§ **PASSAGE SHOWN**:
+++++

Furthermore, while speed is undoubtedly important, the quality of the embedding is paramount. Our work aims to achieve high-quality embeddings that serve the specific needs of the user, even if that means prioritizing aspects other than raw efficiency.
We also wish to highlight that in the code we provided, we also support non-parametric implementations that are compatible with both CPU and GPU, and can also achieve comparable scalability as other non-parametric GPU implementations.
From my experience, the methods that gain practical adoption are those that are straightforward to implement and easy for practitioners to grasp, minimizing the use of tricks and adhering to core principles. This is especially true in unsupervised learning, where evaluating model performance is difficult. While simplicity might come at the cost of slight performance trade-offs on the toy datasets often used in ML research, principled methods tend to perform better on real-world datasets encountered by practitioners.
We agree. PaCMAP’s loss function is much simpler than t-SNE’s or UMAPs. It performs better in our experiments, which you agree to be of “rich variety of datasets and metrics” and “make sense” in your review.
TSNE is a prime example, consistently delivering state-of-the-art results across a wide range of datasets. Similarly, LargeVis, which extends TSNE with negative sampling, is another method that is accessible to ML practitioners.
The paper in question takes the opposite approach, which is why I believe it does not contribute value to the field of dimensionality reduction.
There is clearly not much we can say to convince you.

+++++

§ **INPUT DATA**:
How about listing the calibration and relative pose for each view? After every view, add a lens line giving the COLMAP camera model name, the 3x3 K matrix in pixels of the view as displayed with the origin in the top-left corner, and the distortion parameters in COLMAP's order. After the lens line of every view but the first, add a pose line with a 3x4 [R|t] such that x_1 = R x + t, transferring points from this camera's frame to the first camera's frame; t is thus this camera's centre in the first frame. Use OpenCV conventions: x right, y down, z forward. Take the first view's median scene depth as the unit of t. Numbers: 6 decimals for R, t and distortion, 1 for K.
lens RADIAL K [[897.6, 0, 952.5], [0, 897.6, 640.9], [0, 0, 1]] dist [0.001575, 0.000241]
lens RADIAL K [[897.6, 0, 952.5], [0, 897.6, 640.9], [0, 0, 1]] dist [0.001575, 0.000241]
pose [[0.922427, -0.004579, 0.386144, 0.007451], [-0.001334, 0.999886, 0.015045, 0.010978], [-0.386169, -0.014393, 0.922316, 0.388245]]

+++++

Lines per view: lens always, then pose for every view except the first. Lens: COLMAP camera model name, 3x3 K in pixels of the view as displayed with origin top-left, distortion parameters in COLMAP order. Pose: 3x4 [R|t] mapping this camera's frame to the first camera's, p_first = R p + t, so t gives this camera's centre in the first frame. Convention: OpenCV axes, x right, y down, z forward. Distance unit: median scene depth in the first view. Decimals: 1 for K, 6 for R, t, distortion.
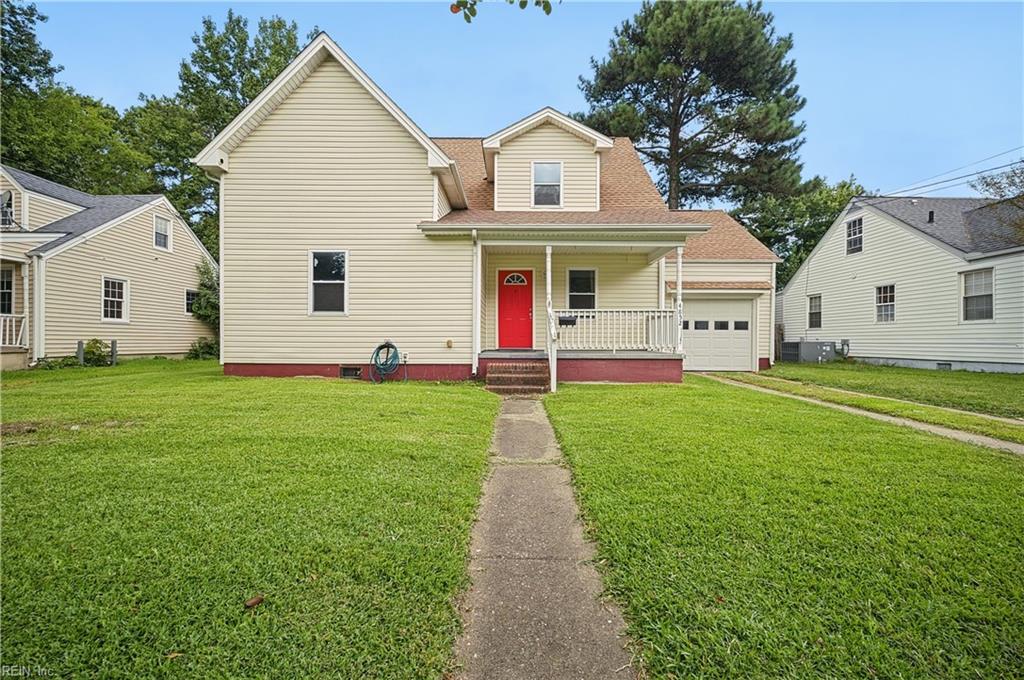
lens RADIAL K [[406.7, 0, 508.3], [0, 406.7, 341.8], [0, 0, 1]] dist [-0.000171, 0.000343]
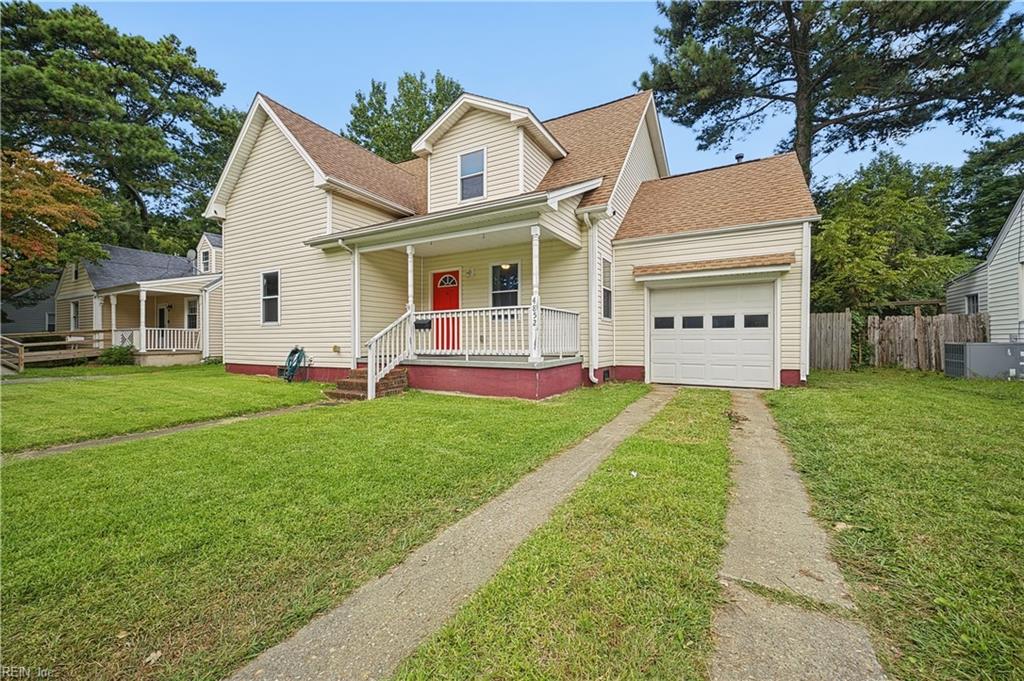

+++++

§ **PROBLEMS TO SOLVE**:
**a.** Decide whether each statement agrees with the dimensionality-reduction discussion: (i) the provided code supports non-parametric implementations that run on both CPU and GPU; (ii) raw efficiency is presented as the top priority of the work; (iii) LargeVis extends TSNE with negative sampling. Answer yes or no for each and quote the words that decide it.
**b.** In the dimensionality-reduction discussion, which kind of learning is described as one where evaluating model performance is difficult?

§ **SOLUTIONS BELOW**:
**a.**
(i) Yes: "we also support non-parametric implementations that are compatible with both CPU and GPU"
(ii) No: "while speed is undoubtedly important, the quality of the embedding is paramount"
(iii) Yes: "LargeVis, which extends TSNE with negative sampling"

**b.** Unsupervised learning.